> [PROVIDED TEXT]:
-------

It is not at all appropriate to treat the issues on which the very existence of humanity depends as political issues. As environmental issues should not be political issue, I urge everyone to deal with them sincerely and responsibly for the sake of humanity.
Q: Recently you have been denied permission to travel to the west where your teachings are being requested by your dharma centers and followers. Can you explain how this affects you personally and what would you say to those devoted to you who are feeling very disappointed due to your political restrictions?
A: In a recent development, I was to visit Europe and then the United States. There are people who have been waiting for this to happen for 20 years. But when it didn't happen, it broke their heart. Therefore, I both directly and indirectly tried to comfort them; with spiritual means I tried to bring peace and stability to their minds and expressed to them my hope for a visit to happen in the very near future. It appears that they are still harboring huge hopes.
Q: Were you given any particular reason for your trips to the west being canceled? If not - Is there a sense of frustration in you since most of your tours, well prepared by your followers, are being cancelled at the last minute without any reasons given by the Indian government?
A: I think you can ask government officers or other authorities about this. Maybe it's because the time allotted for the European trip is quite long; one month. Maybe this is a reason. This is a small reason, but perhaps for the main reason it would be best for you to ask them.
Q: Is it due to pressure from Beijing?
A: I don't know. The one reason we were given is that it is not possible. For details you should ask the concerned government authorities.
Q: Since your tour of Europe was refused in April, there has been a petition and campaign developed by some of your students in America to bring attention to your situation. How do you feel about your students taking an active role in bringing more awareness of your situation to the public?
A: As far as I understand, unlike we easterners, the westerners are strong-willed and have high hopes and expectations; with these characteristics they have undertaken such activities. Concerning the facts behind the cancellation, we have officially produced documents of clarification. Without clear knowledge of the situation and reasons given, and upon seeing me forbidden to make the trips, most of the westerners appear to have become worried.
Q: Can you explain why it is necessary for you to travel and teach the message of Buddhism and environmental studies to other centers outside India and Tibet?
A: Amongst the Tibetan Buddhist masters, the Sixteenth Karmapa was probably the first senior Tibetan master to visit western countries and establish dharma centers. He also sent disciples to establish dharma centers. He was the first to establish dharma centers propagating the Secret Vajrayana Vehicle in western countries. As the Sixteenth Karmapa visited western countries many times for the purpose of propagating the teaching, it is my responsibility to follow the path, and as the number of such dharma centers is much more than before, the need for making visits grows.

-------

> [GIVEN INFORMATION]:
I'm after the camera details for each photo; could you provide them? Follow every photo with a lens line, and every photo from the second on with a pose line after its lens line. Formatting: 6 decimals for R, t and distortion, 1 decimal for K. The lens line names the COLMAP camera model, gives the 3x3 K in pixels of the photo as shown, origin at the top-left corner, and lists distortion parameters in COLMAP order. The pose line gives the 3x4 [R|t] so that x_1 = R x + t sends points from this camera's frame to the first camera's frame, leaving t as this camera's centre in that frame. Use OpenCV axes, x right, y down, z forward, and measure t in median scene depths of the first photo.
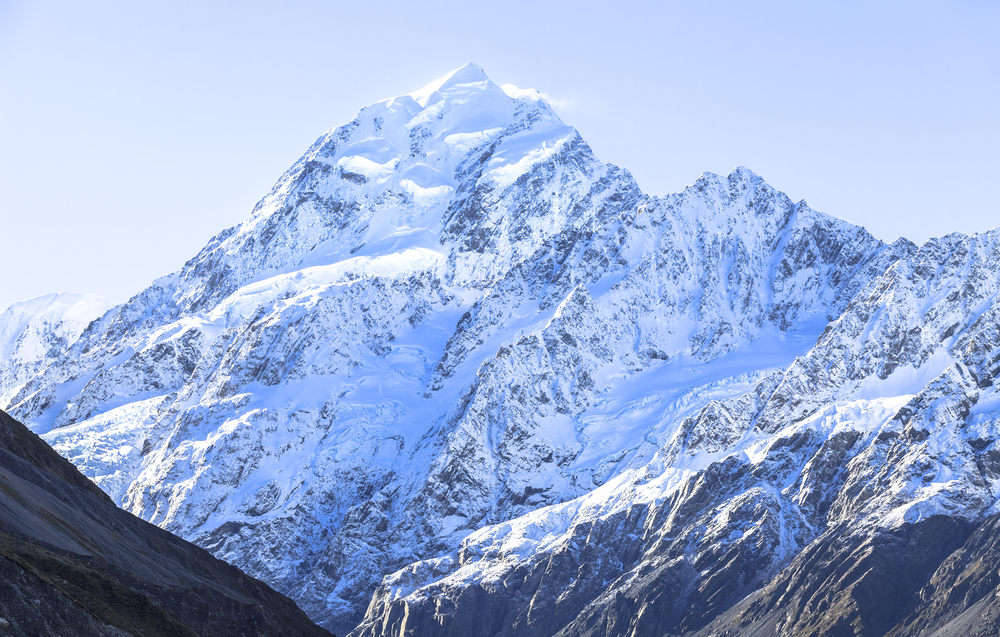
lens RADIAL K [[3062.6, 0, 499.4], [0, 3062.6, 319.9], [0, 0, 1]] dist [-0.164059, 0.000000]
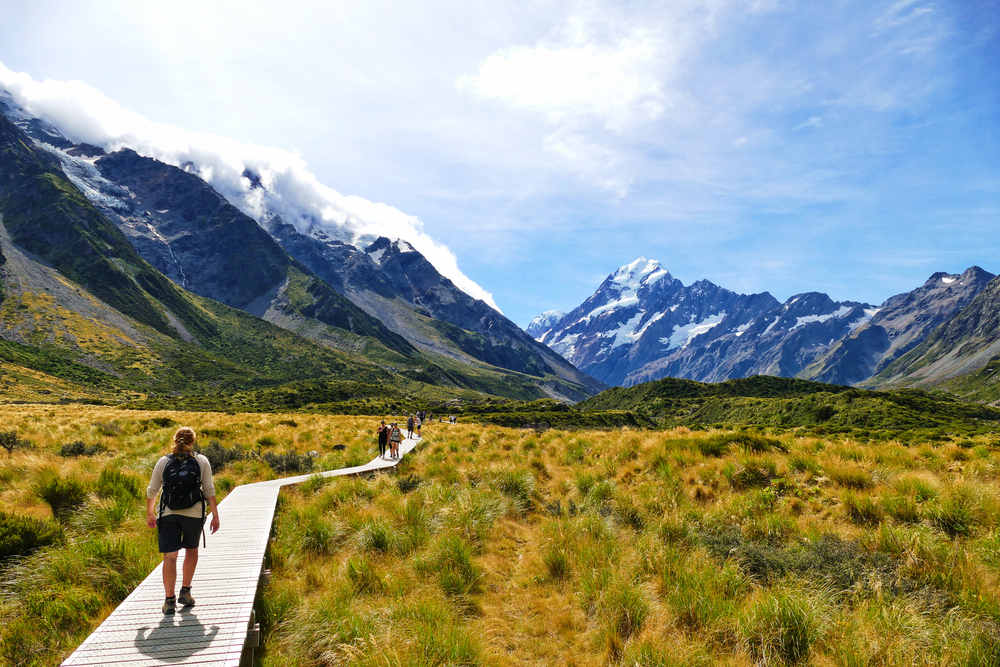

-------

> [REQUIREMENT A]:
Render this sentence from the interview in Spanish: "There are people who have been waiting for this to happen for 20 years."
> [REQUIREMENT B]:
Carry on the interview about the canceled trips to the West, starting right after its final answer.

> [ANSWER AREA A]:
Hay personas que llevan 20 años esperando que esto suceda.

> [ANSWER AREA B]:
Dharma centers are not the only ones inviting me; there are universities, societies working in the field of Tibetan culture and religion, groups promoting interfaith dialogue, and organizations advocating protection of the environment who have also invited me. Being looked upon as a leader of a society, I intend to use these invitations as a platform for the expression of my views and for reminding people of the importance of issues such as environmental protection.
In Tibet, in the past, we did not have the necessary conditions for making trips to faraway places such as the west, but the lineage of Karmapa with its long history of around 900 years have been following a rule of performing activities by visiting various places in Tibet; not staying in a monastery but always in constant movement with tents as accommodation.
This manner of performing activities is a unique characteristic of the successive reincarnation of Karmapas. Not living in a specific place, but rather moving about everywhere and having face to face communication with disciples, has become a rule followed by Karmapas.
Q: Would you play a role in finding the real successor of next Dalai Lama?
A: According to the tradition Dalai Lamas and Panchen Renpoches choose each other's successor; if a Dalai Lama has passed away whilst a Panchen Renpoche is alive, the latter will choose the reincarnation of the former, and if a Panchen Renpoche passes away whilst a Dalai Lama is alive, the Dalai Lama will choose reincarnation of the late Panchen Renpoche. This is the way the process of choosing reincarnations works.
Q: What would you like to comment about the growing influence of China's picked Panchen Lama, Gyaincain Norbu?
A: I met him on many occasions when he was very young. After his maturity, I saw some videos of him; he is calm and humble. Quite recently, I saw a newspaper reporting His Holiness the Present Dalai Lama's hopes of him. For us, he is someone born as a Tibetan given the title of Panchen Renpoche by the Chinese government, and it is my hope that he will use the advantages he has to bring changes inside Tibet.
Q: What direction do you see the dharma taking in the 21st century? As spiritual teachings and holy texts are said to be 'Living Words,' do you see Buddhist teachings growing and evolving?
A: In my opinion, in the 21st century mental peace has become a necessity; it is pursued even more strongly than before. It appears that everyone of this century is aspiring for inner peace much more strongly than before; it is not a matter of different religious beliefs. Being very profound and extensive in the practices related to the mind, Buddhism is full of skills to bring about mental happiness.
However, being a religion, for some individuals it is bit hard for some individuals to derive benefits from Buddhism. On one hand, one can follow Buddhism sincerely as a dedicated devotee, and on the other hand, in the 21st century, I think it is important to bring about a change to Buddhism and turn it into a social education, and not just remain as a religion, so that even non-Buddhists can study Buddhist teachings on bringing about mental peace and the practice of compassion.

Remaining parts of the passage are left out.